Rafaela Queiroz, copresidente da Leo

As Copas do Mundo sempre ocuparam um lugar muito especial na minha memória afetiva. Quando penso nas últimas edições, a primeira imagem que me vem à cabeça não é apenas a do jogo ou do resultado em campo, mas da casa cheia. Amigos chegando mais cedo, família reunida, a televisão ligada muito antes do apito inicial e aquele clima de expectativa coletiva que começa dias antes da estreia do Brasil.

Há também o cheirinho de carne vindo da churrasqueira, a mesa farta, as conversas paralelas, as risadas e os abraços a cada gol. A Copa, para mim, sempre foi um grande ritual de convivência.

É nesse período que muitos de nós sentimos, de forma mais intensa, o orgulho de sermos brasileiros. Vestir a camisa verde e amarela, enfeitar a casa, pintar o rosto ou simplesmente compartilhar mensagens e memes faz parte de um movimento espontâneo de pertencimento.

Mesmo em momentos desafiadores do país, a Copa funciona como um catalisador de esperança, leveza e conexão. É um evento que quebra a rotina, cria temas comuns e nos convida a celebrar juntos, independentemente de diferenças sociais, políticas ou culturais.

Essa experiência que descrevo não é individual. Ela se repete em milhões de lares pelo Brasil, cada um com a própria versão, mas todos com o mesmo pano de fundo: encontro, alegria e emoção compartilhada.

E é justamente por isso que a Copa do Mundo é tão relevante não apenas do ponto de vista esportivo, mas também do ponto de vista cultural e social. Ela nos deixa mais abertos, mais disponíveis emocionalmente e mais propensos a trocar experiências, inclusive com marcas.

Do ponto de vista do mercado, esse contexto cria uma oportunidade única.
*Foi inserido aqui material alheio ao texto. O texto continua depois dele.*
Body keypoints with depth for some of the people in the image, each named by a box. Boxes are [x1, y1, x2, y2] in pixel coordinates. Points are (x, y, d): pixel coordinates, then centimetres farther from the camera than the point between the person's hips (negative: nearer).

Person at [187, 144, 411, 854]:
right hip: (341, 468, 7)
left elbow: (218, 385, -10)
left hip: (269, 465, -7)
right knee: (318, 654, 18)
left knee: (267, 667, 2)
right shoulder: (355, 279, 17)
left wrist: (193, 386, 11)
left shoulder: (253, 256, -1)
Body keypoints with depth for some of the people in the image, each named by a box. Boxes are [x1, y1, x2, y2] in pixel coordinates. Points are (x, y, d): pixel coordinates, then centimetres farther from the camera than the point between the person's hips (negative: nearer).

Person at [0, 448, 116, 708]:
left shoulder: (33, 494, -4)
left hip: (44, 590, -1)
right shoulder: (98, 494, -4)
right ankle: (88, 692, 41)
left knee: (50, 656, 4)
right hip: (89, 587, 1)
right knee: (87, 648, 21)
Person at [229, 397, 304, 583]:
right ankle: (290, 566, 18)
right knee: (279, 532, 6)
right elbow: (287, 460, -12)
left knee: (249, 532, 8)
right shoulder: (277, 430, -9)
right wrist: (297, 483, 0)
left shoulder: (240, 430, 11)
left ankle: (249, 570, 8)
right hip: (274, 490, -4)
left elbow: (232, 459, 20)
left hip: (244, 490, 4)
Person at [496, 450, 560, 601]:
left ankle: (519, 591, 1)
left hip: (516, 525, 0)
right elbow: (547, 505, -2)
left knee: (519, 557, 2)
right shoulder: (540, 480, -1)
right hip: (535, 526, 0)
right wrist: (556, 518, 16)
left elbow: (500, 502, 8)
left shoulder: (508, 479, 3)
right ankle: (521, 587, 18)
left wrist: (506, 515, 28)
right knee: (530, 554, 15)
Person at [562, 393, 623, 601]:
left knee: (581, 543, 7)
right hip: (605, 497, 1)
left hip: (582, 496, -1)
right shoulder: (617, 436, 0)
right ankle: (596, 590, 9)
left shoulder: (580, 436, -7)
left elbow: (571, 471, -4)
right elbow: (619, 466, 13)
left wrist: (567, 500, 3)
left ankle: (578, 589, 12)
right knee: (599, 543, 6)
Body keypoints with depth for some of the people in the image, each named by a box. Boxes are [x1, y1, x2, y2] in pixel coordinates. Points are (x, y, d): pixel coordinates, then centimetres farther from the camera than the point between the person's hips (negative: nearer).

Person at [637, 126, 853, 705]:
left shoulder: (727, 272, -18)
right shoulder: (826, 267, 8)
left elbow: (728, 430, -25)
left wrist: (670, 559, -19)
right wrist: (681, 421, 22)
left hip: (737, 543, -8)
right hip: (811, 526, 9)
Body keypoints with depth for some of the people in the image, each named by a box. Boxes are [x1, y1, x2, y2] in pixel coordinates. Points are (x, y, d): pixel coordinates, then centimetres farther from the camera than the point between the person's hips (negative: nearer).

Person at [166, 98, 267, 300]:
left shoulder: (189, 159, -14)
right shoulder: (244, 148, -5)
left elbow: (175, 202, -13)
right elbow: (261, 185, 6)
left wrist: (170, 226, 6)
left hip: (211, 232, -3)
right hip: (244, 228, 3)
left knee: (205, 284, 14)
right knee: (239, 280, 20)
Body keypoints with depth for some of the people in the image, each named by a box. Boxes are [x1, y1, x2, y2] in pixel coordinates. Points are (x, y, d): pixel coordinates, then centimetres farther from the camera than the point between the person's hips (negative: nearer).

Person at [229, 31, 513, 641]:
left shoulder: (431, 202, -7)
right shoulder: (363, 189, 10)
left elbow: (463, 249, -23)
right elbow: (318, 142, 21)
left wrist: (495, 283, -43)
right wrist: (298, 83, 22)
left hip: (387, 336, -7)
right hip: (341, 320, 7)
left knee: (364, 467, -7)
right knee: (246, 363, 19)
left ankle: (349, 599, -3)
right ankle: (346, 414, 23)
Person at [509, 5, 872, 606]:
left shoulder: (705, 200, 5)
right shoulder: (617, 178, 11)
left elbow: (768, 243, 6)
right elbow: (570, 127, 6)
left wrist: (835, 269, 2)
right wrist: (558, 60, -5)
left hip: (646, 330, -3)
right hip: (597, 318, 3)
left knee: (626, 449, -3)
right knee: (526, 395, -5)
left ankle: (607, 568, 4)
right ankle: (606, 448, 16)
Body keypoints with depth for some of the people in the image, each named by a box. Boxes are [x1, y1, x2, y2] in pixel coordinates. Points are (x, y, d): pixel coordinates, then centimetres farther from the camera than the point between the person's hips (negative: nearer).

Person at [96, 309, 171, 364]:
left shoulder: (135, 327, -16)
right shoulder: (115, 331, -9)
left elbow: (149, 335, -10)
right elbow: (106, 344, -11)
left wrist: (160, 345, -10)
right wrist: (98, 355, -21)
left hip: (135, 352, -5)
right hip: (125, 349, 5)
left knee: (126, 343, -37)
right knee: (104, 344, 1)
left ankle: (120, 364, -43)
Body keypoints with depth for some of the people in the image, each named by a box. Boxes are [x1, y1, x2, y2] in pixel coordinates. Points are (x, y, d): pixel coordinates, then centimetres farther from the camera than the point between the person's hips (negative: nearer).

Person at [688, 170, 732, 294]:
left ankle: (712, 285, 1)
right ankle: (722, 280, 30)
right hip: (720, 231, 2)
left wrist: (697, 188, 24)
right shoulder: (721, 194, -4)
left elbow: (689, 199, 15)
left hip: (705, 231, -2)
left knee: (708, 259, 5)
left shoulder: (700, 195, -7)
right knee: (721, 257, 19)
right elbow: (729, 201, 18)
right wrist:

Durante a Copa, as pessoas estão mais receptivas a mensagens que dialoguem com esse sentimento de união e celebração. As marcas que conseguem entender esse estado de espírito, escutar o contexto cultural em tempo real e se inserir de forma genuína nas conversas tendem a criar conexões muito mais profundas.

Não se trata apenas de visibilidade, mas de relevância. O consumidor não quer ser interrompido. Ele quer se sentir parte de algo maior.

Nas últimas Copas, vimos exemplos claros de como ações bem construídas conseguem transformar campanhas em experiências memoráveis.

Marcas que convidam o público para celebrar, compartilhar, torcer e criar histórias junto com elas conseguem ir além do produto e ocupar um espaço afetivo. Em um mundo cada vez mais saturado de informação e estímulos, isso faz toda a diferença.

Para esta Copa, minhas expectativas seguem nessa direção. Espero ver um mercado ainda mais atento ao contexto cultural, às dinâmicas sociais e ao papel que as marcas podem desempenhar como facilitadoras de encontros e experiências positivas.

A tecnologia, os dados, as redes sociais e os novos formatos abrem inúmeras possibilidades, mas o centro continua sendo o mesmo: pessoas buscando conexão, emoção e significado.

Assim como na minha lembrança pessoal da casa cheia, da família reunida e da alegria compartilhada, acredito que a Copa segue sendo um dos raros momentos em que o Brasil inteiro vibra em sintonia.

Para as marcas, o verdadeiro desafio e também a maior oportunidade estão em saber escutar esse momento, participar dele de forma genuína e transformá-lo em experiências que façam parte da vida das pessoas, dentro e fora dos 90 minutos de jogo.